::: SOURCE PASSAGE
Yes, employees are eligible to collect Employment Insurance (“EI”) if they have been terminated “without cause”. Being terminated without cause means the employee was let go from their employment through no fault of their own. This is exactly the situation the Canadian Employment Insurance program was intended to address, to help Canadians who have lost their jobs due to economic downturns, restructuring, shortages of work etc.
What does it mean to be terminated without cause?
In Ontario, employers can legally terminate an employee as long as they provide them with notice of termination. Being terminated without cause means that when an employee is fired, it is not because of any serious misconduct. Learn more about what it means to be fired without cause.
What are the eligibility requirements for EI?
An individual is eligible for Employment Insurance when:
- They were previously employed in insurable employment;
- Their termination was without cause;
- They have not worked and have not been paid for at least seven days in a row;
- They have the requisite amount of insurable employment hours in the last calendar year;
- They are ready, willing, and capable of working each day; and,
- They are actively seeking employment.
When applying for EI, a Record of Employment is also required, which you can get from your former employer or Service Canada. If an employee is terminated without cause, their Record of Employment from their employer will reflect this, and if they meet all the other eligibility requirements, they should not have any issues accessing EI benefits.
Can you collect EI if you were terminated for cause?
Being terminated “for cause” means an employee committed some type of wilful misconduct which leads to them being fired. If the termination is for cause, that means there is no obligation for the employer to pay the employee any termination pay or provide them with reasonable notice of termination.
A “for cause” termination will be reflected on an employee’s Record of Employment and will preclude them from accessing EI benefits.
If an employer incorrectly classifies an employee’s termination as “for cause”, the employee can likely dispute this on their EI application. Service Canada will subsequently follow up with the employer and make a determination about the validity of the cause allegation and the employee’s resulting eligibility. If that application is denied, the employee can then make a “Request for Reconsideration”.
Can you collect EI if you quit?
::::::
▶ [TASK BRIEF]:
According to the passage on EI eligibility, for how long must a person have gone without working or being paid to qualify for Employment Insurance? The material that comes next isn't needed for anything here.
::: RECORDED INFORMATION
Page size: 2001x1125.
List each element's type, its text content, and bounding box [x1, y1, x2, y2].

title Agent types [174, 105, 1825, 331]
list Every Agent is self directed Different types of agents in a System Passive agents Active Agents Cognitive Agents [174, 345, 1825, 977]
::::::
▶ [FINAL RESULT]:
At least seven days in a row.